War is--as far as I can tell from the safety of my own living room sofa--ugly and dangerous and certainly hazardous to one's health. But it has always been something in history books and the evening news. As such, it is an intangible, abstract concept to me. So when I went to Hiroshima the first time, I was saddened and moved by the tangible traces intentionally left "intact" for later generations to see. The atomic dome in Peace Park. The pieces of rubble in the Atomic Museum. Reminders of the horrors of war.

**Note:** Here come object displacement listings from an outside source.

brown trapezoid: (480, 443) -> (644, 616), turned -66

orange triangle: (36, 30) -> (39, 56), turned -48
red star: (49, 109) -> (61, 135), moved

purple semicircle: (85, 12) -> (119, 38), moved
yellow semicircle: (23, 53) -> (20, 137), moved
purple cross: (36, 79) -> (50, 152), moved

It has often been stated that the atomic bomb may have killed over a hundred thousand Japanese, but it saved a million lives--American and Japanese--because it forced Japan to surrender, thereby avoiding a bloody invasion of the Japanese homeland. While this position is accepted by many Americans, it is not entirely true. The straw that broke Japan's back was Russia's decision to declare war on Japan two days later--one of Tsuyoshi Hasegawa's conclusions in his book Racing the Enemy. A great war on two separate fronts was something the Japanese could not withstand. According to Hasegawa, the decision to drop the bomb was complex; besides Truman's public position of saving American lives and bringing Japan to its knees, he also dropped it to warn Russia by showing America's might and to prevent them from "sharing" Japan. Truman also viewed it as payback for Pearl Harbor.

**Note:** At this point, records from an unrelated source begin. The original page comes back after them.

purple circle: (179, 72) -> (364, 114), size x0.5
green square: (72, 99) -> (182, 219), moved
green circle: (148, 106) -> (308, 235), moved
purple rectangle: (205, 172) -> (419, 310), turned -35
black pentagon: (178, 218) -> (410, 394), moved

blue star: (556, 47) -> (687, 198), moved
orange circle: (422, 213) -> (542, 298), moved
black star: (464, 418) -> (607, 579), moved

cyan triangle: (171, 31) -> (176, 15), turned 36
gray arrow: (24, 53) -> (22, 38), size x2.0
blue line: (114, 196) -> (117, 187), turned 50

I am no historian and so I am not so qualified to comment on Hasegawa's conclusions, but even if partially true, it is a frightening representation of the American cowboy, wielding his power recklessly in an attempt to take revenge on his enemies and, worse, to show off US might to other potential enemies. It almost mirrors our curent situation. Bush attacks Iraq to get Saddam out of power, and the current war is a display of power and resolve to other would-be enemies, such as Iran and North Korea. The war does not go smoothly, but I hope he doesn't pull a Truman and decide on an ostentatious display of US power, nuclear or otherwise.
Ironically, Truman's position of bringing Japan to its knees by using a nuclear weapon also resembles Al Qaeda's oblique remarks of using "dirty" bombs on US cities: blow one up in a major city and perhaps the US will meet their demands of withdrawal of the US/West from the Middle East. The thought, for me, is too scary to contemplate at any length.